→ **VORLIEGENDER TEXTAUSZUG**:
_ _ _ _ _

Wer kontrolliert eigentlich das, was der EZB-Rat macht? Was, wenn die EZB-Räte Klientelpolitik betreiben - indem sie zum Beispiel Banken begünstigen? Wer hält sie davon ab, Fehler und Dummheiten zu machen? Die EZB hat zwar eine Rechenschaftspflicht, die aber nur in einer Erläuterung ihrer Politik gegenüber dem EU-Parlament (als Anhörung und Gedankenaustausch) besteht. Die EZB ist supranational, und der Verdacht drängt sich in der Tat auf, dass es gar keine wirksamen Kontrollmöglichkeiten durch den Wahlbürger mehr gibt.

Maßnahme 3: Man hat versucht, die Ausweitung der Staatsverschuldung zu verhindern, und zwar durch den Stabilitäts- und Wachstumspakt. Er sieht eine Obergrenze der Schuldenlast von 60 Prozent des Bruttoinlandsproduktes (BIP) vor und eine Obergrenze für das laufende Defizit von 3 Prozent des BIP. Denn die Euro-Planer wussten: Wenn der Staat erst einmal überschuldet ist, dann ist es zu spät. Dann brechen alle Dämme. Der Staat fängt an, sich das benötigte Geld zu drucken, also eine Inflationspolitik zu betreiben.

Der Stabilitäts- und Wachstumspakt hat nicht verhindert, dass die Staatsschulden in vielen Euro-Ländern immer weiter angeschwollen sind; und im März 2020, im Zuge der politisch diktierten Lockdown-Krise, wurde er sogar außer Kraft gesetzt.


Wo ist denn die Inflation?

_ _ _ _ _

→ **VORLIEGENDE ANGABEN**:
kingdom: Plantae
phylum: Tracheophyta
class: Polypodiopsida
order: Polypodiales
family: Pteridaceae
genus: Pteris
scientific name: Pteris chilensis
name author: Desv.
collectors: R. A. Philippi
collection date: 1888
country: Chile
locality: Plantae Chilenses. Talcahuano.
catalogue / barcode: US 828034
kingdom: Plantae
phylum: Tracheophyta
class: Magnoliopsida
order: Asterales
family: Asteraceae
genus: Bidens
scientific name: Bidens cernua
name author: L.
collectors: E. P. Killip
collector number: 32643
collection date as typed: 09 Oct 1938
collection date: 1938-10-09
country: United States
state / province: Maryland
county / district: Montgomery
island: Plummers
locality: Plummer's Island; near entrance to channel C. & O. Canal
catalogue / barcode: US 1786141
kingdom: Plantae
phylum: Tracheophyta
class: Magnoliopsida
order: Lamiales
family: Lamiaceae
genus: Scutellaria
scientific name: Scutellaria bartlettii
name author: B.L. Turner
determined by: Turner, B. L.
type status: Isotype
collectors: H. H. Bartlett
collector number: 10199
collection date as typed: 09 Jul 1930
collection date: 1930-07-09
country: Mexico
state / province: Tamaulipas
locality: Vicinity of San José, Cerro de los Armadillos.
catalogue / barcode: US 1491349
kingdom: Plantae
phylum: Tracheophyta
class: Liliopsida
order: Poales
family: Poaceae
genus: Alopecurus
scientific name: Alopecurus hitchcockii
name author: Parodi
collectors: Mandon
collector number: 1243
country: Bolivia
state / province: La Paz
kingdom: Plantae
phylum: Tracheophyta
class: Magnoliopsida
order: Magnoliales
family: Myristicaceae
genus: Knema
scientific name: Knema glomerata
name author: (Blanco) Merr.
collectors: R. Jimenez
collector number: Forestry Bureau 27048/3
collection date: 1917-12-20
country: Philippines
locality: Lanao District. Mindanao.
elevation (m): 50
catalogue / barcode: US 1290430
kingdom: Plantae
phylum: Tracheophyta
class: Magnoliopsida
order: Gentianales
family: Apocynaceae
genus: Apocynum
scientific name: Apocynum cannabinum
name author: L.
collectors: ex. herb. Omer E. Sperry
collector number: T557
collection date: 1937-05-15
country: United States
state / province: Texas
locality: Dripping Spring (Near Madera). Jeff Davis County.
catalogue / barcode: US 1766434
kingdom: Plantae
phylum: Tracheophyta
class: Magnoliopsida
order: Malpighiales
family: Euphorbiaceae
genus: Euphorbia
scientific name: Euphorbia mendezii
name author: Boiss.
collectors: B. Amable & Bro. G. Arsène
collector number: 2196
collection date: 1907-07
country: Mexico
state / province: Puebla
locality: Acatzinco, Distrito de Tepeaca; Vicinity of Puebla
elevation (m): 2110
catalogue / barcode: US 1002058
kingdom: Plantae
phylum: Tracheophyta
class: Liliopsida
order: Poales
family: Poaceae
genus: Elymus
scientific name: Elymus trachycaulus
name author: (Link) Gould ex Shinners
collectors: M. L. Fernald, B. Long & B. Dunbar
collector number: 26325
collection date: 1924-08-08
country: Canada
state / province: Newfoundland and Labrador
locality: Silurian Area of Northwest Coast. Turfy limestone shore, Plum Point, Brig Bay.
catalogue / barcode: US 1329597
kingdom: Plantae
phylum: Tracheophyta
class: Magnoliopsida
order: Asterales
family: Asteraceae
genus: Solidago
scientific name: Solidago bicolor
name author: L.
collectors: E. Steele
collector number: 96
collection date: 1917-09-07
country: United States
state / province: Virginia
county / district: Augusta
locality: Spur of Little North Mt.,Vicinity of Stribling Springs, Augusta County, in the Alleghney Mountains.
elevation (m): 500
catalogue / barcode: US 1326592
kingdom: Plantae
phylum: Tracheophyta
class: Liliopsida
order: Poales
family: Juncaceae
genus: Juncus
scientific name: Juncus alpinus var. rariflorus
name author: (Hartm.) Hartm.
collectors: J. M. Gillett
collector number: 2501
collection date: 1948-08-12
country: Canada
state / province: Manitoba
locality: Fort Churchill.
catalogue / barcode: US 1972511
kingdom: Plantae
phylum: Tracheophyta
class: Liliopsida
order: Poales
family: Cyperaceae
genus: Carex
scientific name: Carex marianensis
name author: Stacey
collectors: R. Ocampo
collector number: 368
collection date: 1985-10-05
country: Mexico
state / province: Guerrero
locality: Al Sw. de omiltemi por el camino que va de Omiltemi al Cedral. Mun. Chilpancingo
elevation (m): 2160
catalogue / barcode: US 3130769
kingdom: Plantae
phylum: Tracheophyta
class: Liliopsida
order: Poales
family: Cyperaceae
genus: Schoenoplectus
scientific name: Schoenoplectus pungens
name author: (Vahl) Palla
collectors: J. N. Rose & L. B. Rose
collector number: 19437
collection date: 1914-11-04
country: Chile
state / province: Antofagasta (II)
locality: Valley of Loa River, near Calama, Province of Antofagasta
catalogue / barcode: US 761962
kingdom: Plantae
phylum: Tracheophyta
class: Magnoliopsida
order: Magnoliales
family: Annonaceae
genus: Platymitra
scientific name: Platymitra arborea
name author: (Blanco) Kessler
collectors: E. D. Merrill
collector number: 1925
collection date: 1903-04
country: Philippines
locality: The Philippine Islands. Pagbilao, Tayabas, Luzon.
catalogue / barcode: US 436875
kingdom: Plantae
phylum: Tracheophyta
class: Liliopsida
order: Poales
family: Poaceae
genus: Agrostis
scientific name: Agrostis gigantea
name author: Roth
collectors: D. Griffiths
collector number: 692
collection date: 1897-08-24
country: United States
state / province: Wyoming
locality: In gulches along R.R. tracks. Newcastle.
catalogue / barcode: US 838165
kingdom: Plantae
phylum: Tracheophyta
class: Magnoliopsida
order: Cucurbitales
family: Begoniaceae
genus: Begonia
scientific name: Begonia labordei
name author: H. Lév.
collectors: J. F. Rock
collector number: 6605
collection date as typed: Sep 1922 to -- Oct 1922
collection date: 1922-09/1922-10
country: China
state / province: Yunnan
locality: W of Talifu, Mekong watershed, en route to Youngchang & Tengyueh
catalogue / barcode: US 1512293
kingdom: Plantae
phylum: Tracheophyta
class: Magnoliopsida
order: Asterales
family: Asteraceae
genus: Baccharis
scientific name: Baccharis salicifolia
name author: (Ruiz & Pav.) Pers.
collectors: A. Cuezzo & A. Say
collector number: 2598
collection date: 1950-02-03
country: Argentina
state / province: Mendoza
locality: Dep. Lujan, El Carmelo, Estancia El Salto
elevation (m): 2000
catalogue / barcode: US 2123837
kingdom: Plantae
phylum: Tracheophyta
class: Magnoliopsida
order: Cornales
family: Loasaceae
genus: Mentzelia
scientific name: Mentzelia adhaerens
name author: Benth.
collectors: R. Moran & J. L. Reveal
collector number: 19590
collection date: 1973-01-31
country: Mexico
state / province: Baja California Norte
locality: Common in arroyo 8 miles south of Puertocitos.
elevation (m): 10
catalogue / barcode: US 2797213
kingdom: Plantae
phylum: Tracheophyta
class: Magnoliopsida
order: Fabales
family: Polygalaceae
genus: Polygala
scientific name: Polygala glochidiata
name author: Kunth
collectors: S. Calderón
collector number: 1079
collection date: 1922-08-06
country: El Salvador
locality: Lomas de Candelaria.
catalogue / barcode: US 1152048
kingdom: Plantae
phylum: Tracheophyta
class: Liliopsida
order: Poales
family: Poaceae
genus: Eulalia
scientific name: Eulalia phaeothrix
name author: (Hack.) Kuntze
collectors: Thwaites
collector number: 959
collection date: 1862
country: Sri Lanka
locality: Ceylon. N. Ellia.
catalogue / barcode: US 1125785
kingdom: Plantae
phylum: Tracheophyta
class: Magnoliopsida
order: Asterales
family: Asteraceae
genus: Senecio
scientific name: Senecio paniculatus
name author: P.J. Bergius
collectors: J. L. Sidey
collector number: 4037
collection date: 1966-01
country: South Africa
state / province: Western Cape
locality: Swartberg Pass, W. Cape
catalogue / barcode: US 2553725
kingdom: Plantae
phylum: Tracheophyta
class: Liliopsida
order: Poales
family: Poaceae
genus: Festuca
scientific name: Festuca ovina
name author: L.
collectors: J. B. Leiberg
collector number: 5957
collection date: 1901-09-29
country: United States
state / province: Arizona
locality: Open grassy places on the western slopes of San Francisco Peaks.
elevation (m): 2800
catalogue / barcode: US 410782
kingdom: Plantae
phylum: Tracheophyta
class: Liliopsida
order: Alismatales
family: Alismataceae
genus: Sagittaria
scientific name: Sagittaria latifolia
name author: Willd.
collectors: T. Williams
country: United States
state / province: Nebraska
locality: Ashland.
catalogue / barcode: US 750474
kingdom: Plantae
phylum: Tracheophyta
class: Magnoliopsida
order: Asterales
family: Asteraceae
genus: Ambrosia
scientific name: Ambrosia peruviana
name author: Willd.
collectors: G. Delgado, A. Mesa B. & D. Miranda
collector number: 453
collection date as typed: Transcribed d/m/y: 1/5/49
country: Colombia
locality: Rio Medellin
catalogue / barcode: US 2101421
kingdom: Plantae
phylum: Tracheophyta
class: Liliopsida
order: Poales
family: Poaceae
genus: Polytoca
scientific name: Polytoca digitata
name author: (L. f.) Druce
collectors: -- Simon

_ _ _ _ _

→ **ZIEL DER ÜBUNG**: Schreiben Sie aus dem Textauszug über die EZB den Abschnitt wörtlich ab, der mit den Worten „Maßnahme 3: Man“ einsetzt und mit „Inflationspolitik zu betreiben.“ schließt.

→ **LÖSUNG ZUR AUFGABE**:
Maßnahme 3: Man hat versucht, die Ausweitung der Staatsverschuldung zu verhindern, und zwar durch den Stabilitäts- und Wachstumspakt. Er sieht eine Obergrenze der Schuldenlast von 60 Prozent des Bruttoinlandsproduktes (BIP) vor und eine Obergrenze für das laufende Defizit von 3 Prozent des BIP. Denn die Euro-Planer wussten: Wenn der Staat erst einmal überschuldet ist, dann ist es zu spät. Dann brechen alle Dämme. Der Staat fängt an, sich das benötigte Geld zu drucken, also eine Inflationspolitik zu betreiben.